## [解くべき課題]
以下にある浦霞の酒銘と酒造りについての文章を、最後の文のあとから書き継いでください。

[提示文]

塩竃の浦の松風霞むなり 八十島かけて春やたつらん
(源実朝 1192年~1219年)
「塩竃の海に吹く風の音が優しく霞んで聞こえるようだ 湾内の島々も一斉に春を迎えたのであろうか」
浦=BAY 霞=MIST → 浦 霞=MISTY BAY
・「浦の松風霞むなり」から浦霞という酒銘になりました。因みに、実朝は一昨年の「鎌倉殿の十三人」に登場しましたが、将軍でありながら歌人であったということで、「金塊和歌集」という歌集を作っています。700首前後の歌が収められ、「金」は鎌倉の「鎌」の金偏をとったもの、「槐」は「槐門」の略で大臣を表しています。 つまり、鎌倉右大臣である源実朝の歌集ということになります。その中で塩釜を詠んだ歌が春秋それぞれ一句あります。浦霞は春の歌からとったので、春のほのぼのとした酔い心地を表現したいと考えています。
・浦霞の酒質ですが、目指しているところは「品格のある酒造り“Classic and Elegant”」という言葉で説明しています。
・味と香りの調和の取れた食中酒で、香り高く淡麗でありながらも、米の旨味が程よく感じられる飲み飽きしない酒質を目指すということで酒造りをしています。看板商品の浦霞禅ですが、新鮮な海の幸によく合うと思っています。
・酒造りの方向性として、1つは地域性へのこだわりです。

[/提示文]
[データ抜粋]

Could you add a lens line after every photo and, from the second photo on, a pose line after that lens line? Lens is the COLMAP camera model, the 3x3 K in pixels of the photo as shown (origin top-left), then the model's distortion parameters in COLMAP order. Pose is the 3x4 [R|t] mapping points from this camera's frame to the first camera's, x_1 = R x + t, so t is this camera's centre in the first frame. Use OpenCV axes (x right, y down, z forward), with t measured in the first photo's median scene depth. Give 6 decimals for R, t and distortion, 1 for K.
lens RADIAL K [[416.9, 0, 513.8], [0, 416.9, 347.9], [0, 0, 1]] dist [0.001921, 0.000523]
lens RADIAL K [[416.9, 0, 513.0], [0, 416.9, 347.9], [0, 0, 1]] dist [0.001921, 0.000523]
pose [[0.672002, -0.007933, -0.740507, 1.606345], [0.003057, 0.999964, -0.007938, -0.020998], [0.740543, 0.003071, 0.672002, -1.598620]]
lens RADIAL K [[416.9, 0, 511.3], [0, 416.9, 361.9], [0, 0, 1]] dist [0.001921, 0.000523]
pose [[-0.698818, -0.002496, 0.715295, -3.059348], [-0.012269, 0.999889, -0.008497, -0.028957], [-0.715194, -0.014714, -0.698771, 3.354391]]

[/データ抜粋]

## [回答欄]
▼高品質な米どころ宮城の米
・宮城県はササニシキなど米どころとしても有名で、地元の米を使った純米酒造りを推進しようということで、宮城県酒造組合が昭和61年から全国に先駆けて「純米酒の県宣言」をしました。弊社で使っているお米の9割は地元の宮城県産を使っています。残り1割は兵庫県の山田錦です。酒造好適米としては「蔵の華」、最近ですと「吟のいろは」が開発されています。一般米ですと、「トヨニシキ」、「まなむすめ」、「ササニシキ」などを使っています。
・現在、宮城県内で作付けが多いのは「ひとめぼれ」です。昨年から令和の米騒動といわれていますが、平成5年に東日本(特に東北)は不作(凶作)で、11月になっても、その年の原料米確保の目途が立たなかったことがあります。夏は本当にどんよりとした曇り空で気温も低く、宮城県、岩手県で非常に原料米が採れなかった年でした。ササニシキは冷害に弱い品種だったので、その年を境にしてササニシキ中心からひとめぼれ中心に切り替わりました。ササニシキは、粘り気があまり多くなく、 程よく口の中で解けるので、お寿司用のシャリとして非常に人気があり、今でも根強いファンがいます。もっとも、作付けが少なくなっていますので、調達に苦労することがあります。
・弊社では日本酒をベースに和のリキュールも造っています。梅酒やゆず酒など地元産の原料を使います。地元産の原料を使って、皆さんに楽しんでいただけたら幸いです。
▼地域性の表現と多様な商品づくり
・松島湾に「寒風沢」(サブサワ)という島があり、塩竃町内で唯一水田が残っているところです。
・島での米作りは、雨水を水田に貯めて使っていますが、雨水のみで育てられて天日干ししたお米で造った「寒風沢」という純米吟醸を発売しています。
・2011年の東日本大震災で被害を受けた後、復活したのですが、田植えをする人が減少し、タンク1本分のお米をなんとか調達している状況です。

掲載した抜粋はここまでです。